The examples given above could all be corrective actions IMHO if the things they try to prevent actually happened there.
 
S

silly girl

Isabel said:
I would like to know pratical examples of Preventive actions (excluding preventive maintenance).
Thanks in advance

We often get preventive actions from internal audits. Auditors might notice a loop hole in the process that could allow defects / escapes, but has not done so yet. Not sure if this really qualifies though, our organization has struggled with this element also.

Silly Girl
 
C

chaosweary

See my example here: http://elsmar.com/Forums/showthread.php?p=154289#post154289

The skinny is you do a potential failure mode effects analysis (pFMEA) to narrow the scope of prevention (which is what people can't seem to get a handle on), then you implement detection (a monitor in your process that would detect the highest risk potential failure). Measure if any escapes have occured for your detection process to analyze effectiveness. You now have a closed loop PREVENTIVE action process. Not one based on the impact of a former corrective action. :2cents:
 

Helmut Jilling

Auditor / Consultant
chaosweary said:
See my example here: http://elsmar.com/Forums/showthread.php?p=154289#post154289

The skinny is you do a potential failure mode effects analysis (pFMEA) to narrow the scope of prevention (which is what people can't seem to get a handle on), then you implement detection (a monitor in your process that would detect the highest risk potential failure). Measure if any escapes have occured for your detection process to analyze effectiveness. You now have a closed loop PREVENTIVE action process. Not one based on the impact of a former corrective action. :2cents:

While that would be an acceptable example, and FMEAs are certainly preventive, I think you are making it too complicated.

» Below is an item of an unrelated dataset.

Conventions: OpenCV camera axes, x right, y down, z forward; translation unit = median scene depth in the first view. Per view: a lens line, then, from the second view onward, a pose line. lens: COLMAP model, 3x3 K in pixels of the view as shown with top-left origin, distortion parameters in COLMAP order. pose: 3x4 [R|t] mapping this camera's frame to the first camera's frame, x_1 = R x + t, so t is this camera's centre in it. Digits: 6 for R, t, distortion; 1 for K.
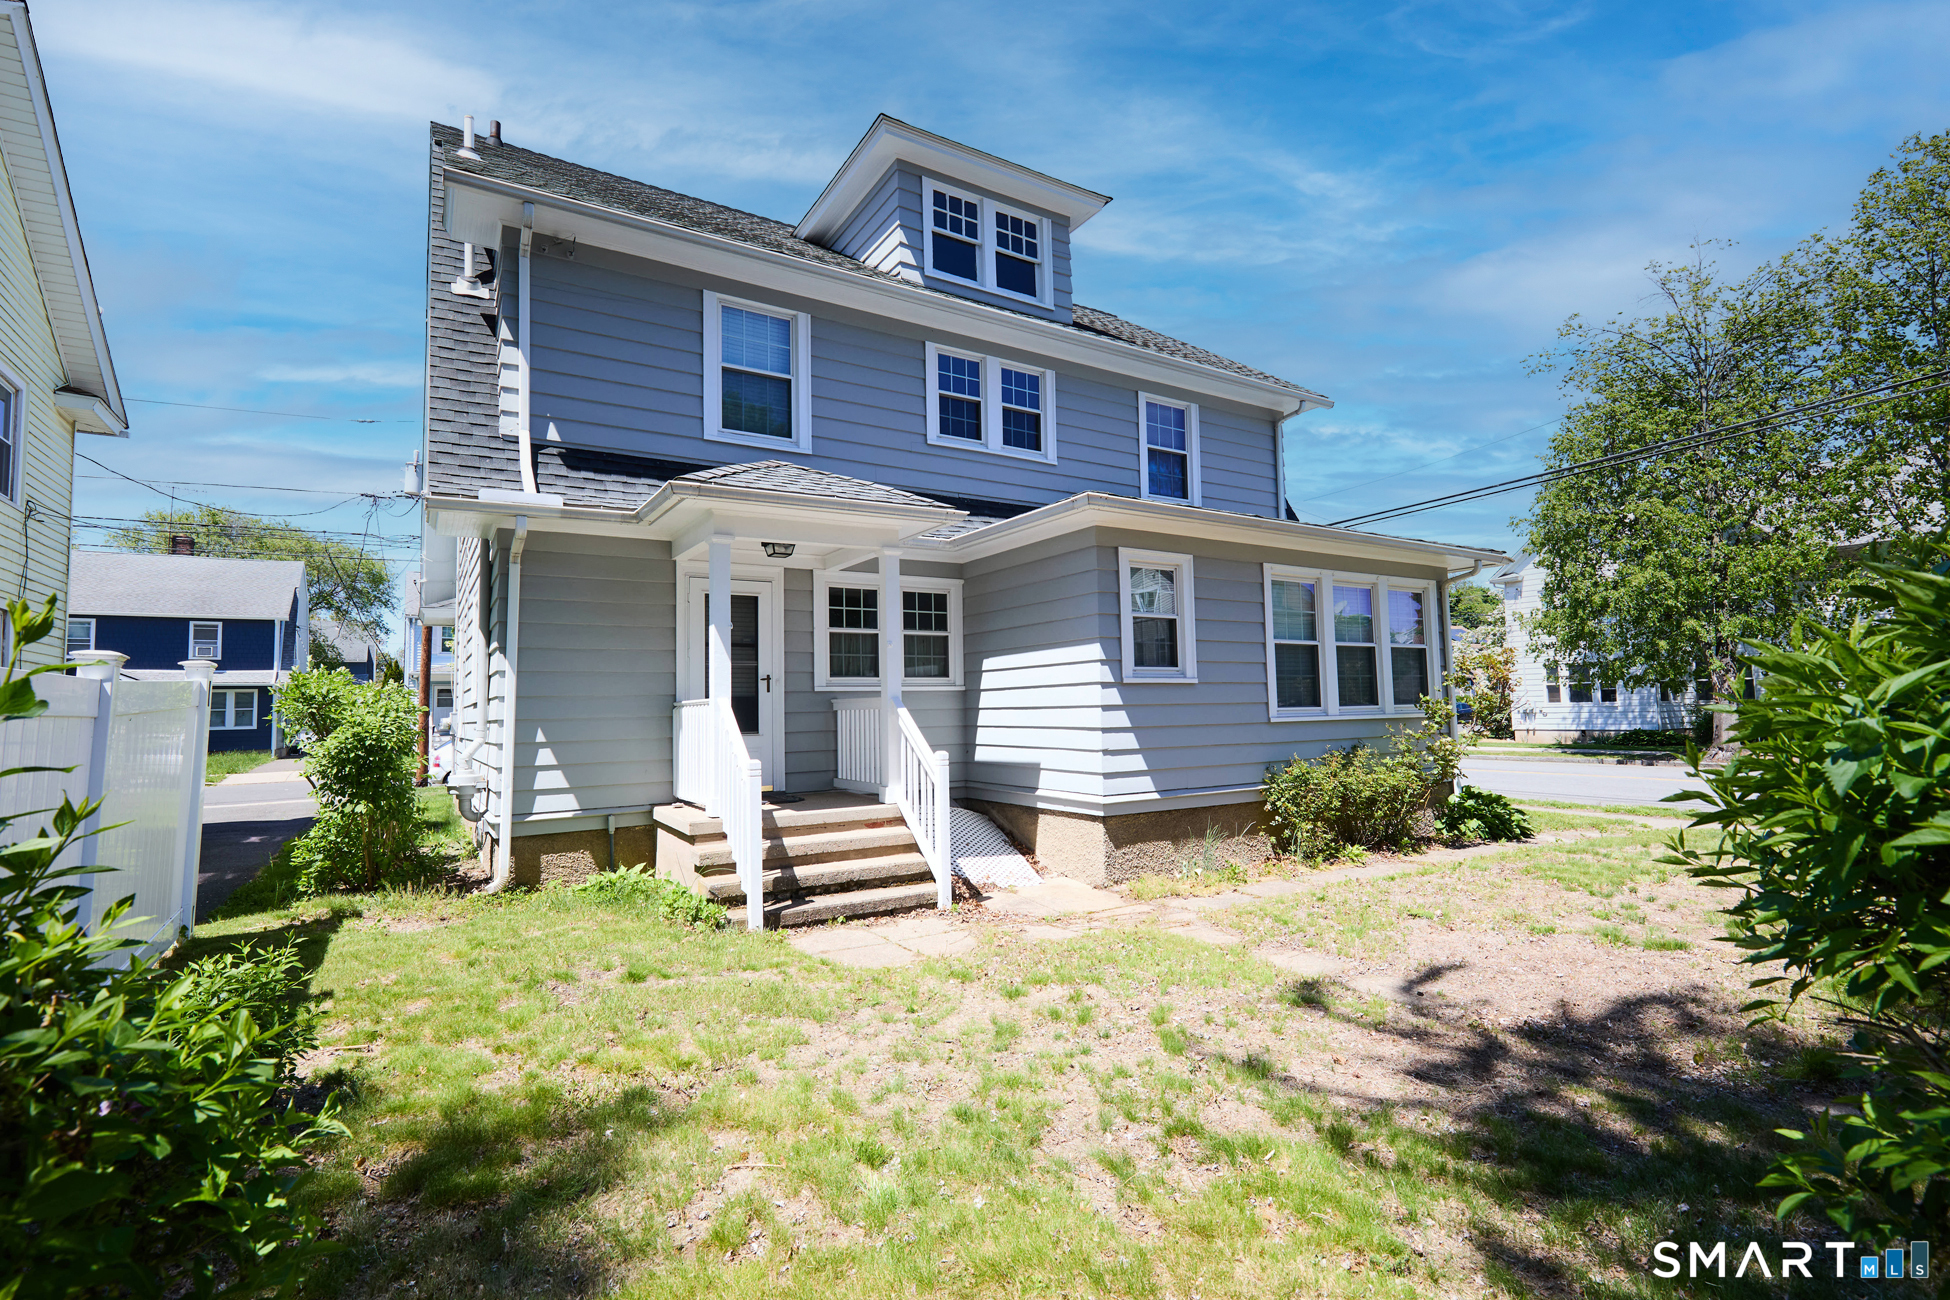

FMEAs are in clause 7.3 (of TS), while "Preventive Actions" are in clause 8.5.3. I would assume if they expected them to be the same thing, they would have written it that way.

"Preventive Actions" are just like Corrective Actions, just you dealt with the cause and failure BEFORE it occurred, rather than after.

An example is:

After September 11, knives were banned from American aircraft. An appropriate corrective action, but too late. The damage was done.

Banning knives a few weeks before, as being a dumb policy, would have been a very smart preventive action. But alas, the government did not do that. So, they had to do a corrective action, and also clean up the resulting chaos and mess.

By the way, before you quibble with my definition, please reread the definition of both actions in ISO 9000 and ISO 9001 cl. 8.5.2 and 8.5.3. The definitions are extremely similar, except for a small detail - actual failure vs. potential failure. Let's not over-complicate this.
 

Helmut Jilling

Auditor / Consultant
silly girl said:
We often get preventive actions from internal audits. Auditors might notice a loop hole in the process that could allow defects / escapes, but has not done so yet. Not sure if this really qualifies though, our organization has struggled with this element also.

Silly Girl


That quaifies fine, if the are potential issues. If the escapes are already occurring, then just call it a "corrective" action and write it up just the same.